Depuis le 29 mars dernier, le
Zimbabwe est un pays en crise, suite au déroulement des élections présidentielles (dont les résultats n'ont toujours pas été proclamés) dénoncé par la population et les partis de l’opposition.
Mais ce que l’on apprend aujourd’hui, ce n’est pas la rupture de cet équilibre incertain dans lequel est plongé le pays, mais, un renonciation à la livraison d’armes au profit de ce pays africain.
Mardi dernier,
Washington avait appelé le gouvernement chinois à renoncer à de futures livraisons, même si pékin se défend d'avoir suivi les consignes américaines.
Aujourd’hui, le gouvernement chinois a affirmé qu'un bateau chargé d'armes destinées au Zimbabwe qui faisait l’objet d'une polémique, avait fait demi tour en direction de la
Chine.
Jiang Yu (porte-parole du ministère des Affaires étrangères) a déclaré à cet effet : « à ma connaissance, la société chinoise a décidé de faire revenir le bateau ». Elle a affirmé que, la décision a été prise par la société en raison de l'impossibilité du Zimbabwe, à recevoir la marchandise au port de Durban (
Afrique du Sud) en disant que « le bateau n'a pas pu être déchargé car la partie zimbabwéenne n'a pas pu recevoir la marchandise comme prévu, ce qui a conduit la compagnie à prendre cette décision » (sans donner plus de détails).

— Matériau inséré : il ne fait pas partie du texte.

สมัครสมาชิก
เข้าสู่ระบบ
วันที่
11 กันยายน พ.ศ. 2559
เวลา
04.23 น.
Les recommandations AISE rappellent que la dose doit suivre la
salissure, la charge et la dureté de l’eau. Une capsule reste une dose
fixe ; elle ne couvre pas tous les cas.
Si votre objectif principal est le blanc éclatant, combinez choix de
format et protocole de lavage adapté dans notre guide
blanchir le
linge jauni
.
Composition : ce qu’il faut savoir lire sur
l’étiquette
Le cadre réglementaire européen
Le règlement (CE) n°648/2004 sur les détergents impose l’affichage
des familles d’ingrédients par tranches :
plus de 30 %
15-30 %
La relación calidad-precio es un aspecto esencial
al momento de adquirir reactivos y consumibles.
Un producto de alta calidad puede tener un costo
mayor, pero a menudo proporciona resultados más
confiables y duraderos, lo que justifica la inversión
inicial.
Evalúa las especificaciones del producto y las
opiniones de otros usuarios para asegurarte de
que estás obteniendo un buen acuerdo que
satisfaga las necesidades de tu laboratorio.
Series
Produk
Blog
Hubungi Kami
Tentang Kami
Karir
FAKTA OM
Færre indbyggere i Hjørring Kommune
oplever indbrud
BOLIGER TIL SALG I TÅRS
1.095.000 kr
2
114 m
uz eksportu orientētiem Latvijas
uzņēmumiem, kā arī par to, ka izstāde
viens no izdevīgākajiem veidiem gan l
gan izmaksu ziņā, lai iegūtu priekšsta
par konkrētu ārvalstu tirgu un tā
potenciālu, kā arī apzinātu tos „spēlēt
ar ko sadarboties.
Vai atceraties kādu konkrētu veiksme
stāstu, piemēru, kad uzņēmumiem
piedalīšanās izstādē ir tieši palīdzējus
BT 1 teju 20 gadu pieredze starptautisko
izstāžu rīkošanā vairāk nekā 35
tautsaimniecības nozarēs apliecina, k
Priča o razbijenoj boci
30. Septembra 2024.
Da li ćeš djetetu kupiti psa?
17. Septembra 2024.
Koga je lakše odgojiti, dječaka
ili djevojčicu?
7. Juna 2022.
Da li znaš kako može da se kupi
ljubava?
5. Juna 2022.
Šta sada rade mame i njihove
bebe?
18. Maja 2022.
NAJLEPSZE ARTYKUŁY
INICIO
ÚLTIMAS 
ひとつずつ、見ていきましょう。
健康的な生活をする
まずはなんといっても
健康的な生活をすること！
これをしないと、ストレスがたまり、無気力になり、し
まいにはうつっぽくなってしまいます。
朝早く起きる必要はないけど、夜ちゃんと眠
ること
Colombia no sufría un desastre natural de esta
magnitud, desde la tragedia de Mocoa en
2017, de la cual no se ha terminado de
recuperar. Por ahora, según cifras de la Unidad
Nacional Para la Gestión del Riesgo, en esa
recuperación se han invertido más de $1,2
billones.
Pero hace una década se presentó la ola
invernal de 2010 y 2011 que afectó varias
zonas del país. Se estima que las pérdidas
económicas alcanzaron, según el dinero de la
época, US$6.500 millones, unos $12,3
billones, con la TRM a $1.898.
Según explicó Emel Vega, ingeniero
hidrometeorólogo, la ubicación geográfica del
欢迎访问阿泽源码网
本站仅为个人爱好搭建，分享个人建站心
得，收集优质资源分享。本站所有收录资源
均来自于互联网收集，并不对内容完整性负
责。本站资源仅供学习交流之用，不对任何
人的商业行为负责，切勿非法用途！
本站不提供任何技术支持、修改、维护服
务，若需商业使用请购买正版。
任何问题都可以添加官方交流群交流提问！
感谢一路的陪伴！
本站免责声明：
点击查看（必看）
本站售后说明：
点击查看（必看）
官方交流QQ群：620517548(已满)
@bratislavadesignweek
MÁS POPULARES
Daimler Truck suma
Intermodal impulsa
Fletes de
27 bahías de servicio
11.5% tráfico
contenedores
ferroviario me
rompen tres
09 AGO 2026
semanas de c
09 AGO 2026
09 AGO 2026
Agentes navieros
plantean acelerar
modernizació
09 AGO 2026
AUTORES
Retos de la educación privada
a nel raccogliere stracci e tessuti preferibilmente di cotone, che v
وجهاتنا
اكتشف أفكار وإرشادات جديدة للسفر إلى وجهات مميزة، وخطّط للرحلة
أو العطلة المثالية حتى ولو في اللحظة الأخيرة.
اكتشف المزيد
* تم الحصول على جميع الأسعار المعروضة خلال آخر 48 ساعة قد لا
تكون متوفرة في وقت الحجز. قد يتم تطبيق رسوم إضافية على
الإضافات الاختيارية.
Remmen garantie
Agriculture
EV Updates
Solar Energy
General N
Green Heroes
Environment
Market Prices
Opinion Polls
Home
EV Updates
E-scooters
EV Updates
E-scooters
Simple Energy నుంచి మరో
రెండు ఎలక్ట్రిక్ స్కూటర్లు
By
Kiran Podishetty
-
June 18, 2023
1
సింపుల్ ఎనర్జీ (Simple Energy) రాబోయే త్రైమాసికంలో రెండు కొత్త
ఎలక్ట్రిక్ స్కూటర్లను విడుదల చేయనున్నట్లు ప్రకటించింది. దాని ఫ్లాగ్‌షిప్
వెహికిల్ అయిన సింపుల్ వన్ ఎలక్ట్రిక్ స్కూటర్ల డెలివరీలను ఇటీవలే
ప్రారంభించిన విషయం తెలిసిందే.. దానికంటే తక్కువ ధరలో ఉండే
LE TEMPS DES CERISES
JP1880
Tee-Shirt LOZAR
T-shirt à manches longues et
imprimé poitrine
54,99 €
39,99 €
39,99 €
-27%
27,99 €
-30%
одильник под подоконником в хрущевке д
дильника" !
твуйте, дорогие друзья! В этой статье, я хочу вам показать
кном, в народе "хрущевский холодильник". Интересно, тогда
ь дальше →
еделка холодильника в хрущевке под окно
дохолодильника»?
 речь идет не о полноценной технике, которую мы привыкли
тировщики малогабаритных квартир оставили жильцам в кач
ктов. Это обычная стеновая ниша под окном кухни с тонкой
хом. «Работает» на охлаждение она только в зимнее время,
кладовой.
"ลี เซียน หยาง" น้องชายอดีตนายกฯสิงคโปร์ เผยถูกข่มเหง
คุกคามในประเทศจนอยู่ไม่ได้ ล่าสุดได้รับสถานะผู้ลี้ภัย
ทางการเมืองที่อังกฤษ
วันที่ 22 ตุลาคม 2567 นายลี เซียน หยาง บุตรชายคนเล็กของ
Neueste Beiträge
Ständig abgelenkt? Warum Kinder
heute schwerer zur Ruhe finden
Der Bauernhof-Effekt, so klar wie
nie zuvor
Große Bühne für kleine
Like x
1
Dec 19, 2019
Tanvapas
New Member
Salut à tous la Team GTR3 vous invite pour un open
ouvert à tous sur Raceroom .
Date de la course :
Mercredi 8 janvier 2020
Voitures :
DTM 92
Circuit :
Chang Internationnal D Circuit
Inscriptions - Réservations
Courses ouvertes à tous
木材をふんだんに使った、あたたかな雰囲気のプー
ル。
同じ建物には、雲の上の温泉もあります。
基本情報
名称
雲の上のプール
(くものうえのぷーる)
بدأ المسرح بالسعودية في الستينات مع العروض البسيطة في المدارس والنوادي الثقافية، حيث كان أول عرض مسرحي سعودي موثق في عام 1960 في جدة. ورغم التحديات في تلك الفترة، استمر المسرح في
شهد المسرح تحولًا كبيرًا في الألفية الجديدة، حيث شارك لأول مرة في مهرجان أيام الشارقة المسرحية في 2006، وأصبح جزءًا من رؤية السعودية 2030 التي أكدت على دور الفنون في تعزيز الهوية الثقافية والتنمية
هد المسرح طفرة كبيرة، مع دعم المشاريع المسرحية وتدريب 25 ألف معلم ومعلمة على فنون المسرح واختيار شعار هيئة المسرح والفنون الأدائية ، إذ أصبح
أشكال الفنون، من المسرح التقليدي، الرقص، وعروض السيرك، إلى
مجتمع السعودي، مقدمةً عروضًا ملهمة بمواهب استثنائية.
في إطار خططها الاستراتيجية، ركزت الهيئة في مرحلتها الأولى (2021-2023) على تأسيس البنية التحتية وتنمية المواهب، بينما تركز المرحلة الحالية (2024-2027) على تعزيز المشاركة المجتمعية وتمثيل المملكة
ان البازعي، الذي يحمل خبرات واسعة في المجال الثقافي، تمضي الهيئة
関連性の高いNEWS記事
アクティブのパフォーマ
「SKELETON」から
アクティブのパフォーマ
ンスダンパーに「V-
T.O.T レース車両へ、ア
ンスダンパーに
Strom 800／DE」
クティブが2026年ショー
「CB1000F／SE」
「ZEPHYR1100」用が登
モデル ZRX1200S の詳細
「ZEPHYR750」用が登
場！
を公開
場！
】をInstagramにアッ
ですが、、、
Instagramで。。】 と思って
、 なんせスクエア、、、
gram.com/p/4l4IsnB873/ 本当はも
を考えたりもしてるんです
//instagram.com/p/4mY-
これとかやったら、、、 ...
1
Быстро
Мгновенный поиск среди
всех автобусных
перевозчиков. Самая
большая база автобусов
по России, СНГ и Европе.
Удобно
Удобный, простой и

Ensuite, elle a tout de même dénoncé la tentative de « politiser ce sujet », tout en réaffirmant qu'il s'agissait d'un « commerce normal ».
A cet effet, elle a déclaré que, « certaines personnes aux
Etats-Unis sont sans cesse critiques, elles se considèrent comme les policiers du monde, mais elles ne sont plus populaires dans le monde ».
Mardi dernier, d’après Washington par la voix de Tom Casey (son porte-parole du département d'Etat.
Les Etats-Unis avaient demandé à
Pékin « de ne plus envoyer de cargaisons (d'armes) supplémentaires et, si possible, de rappeler » celle actuellement destinée au Zimbabwe.
Par ailleurs, Washington a demandé à l'Angola et à d'autres voisins du Zimbabwe (dont la Namibie, le Mozambique, l'Afrique du Sud), de ne pas permettre au bateau transportant des armes et munitions en provenance de Chine de débarquer sa cargaison dans un de leurs ports.
Aujourd’hui , Jiang Yu a réaffirmé que le contrat concernant le bateau chargé d'armes à destination du Zimbabwe avait été signé l'année dernière et qu'il n'allait « à l'encontre d'aucune loi ou règlement international ».
Notons que le bateau est resté bloqué pendant plusieurs jours dans le port de Durban (sud-est de l’Afrique du Sud).
Quant au Zimbabwe, il est soumis depuis 2002 à des sanctions occidentales incluant un embargo militaire, toutefois, la livraison d'armes par la Chine est légale.
Pour l'heure, la Chine s'est vue rappeler le bateau chargé d'armes pour revenir à son point de départ.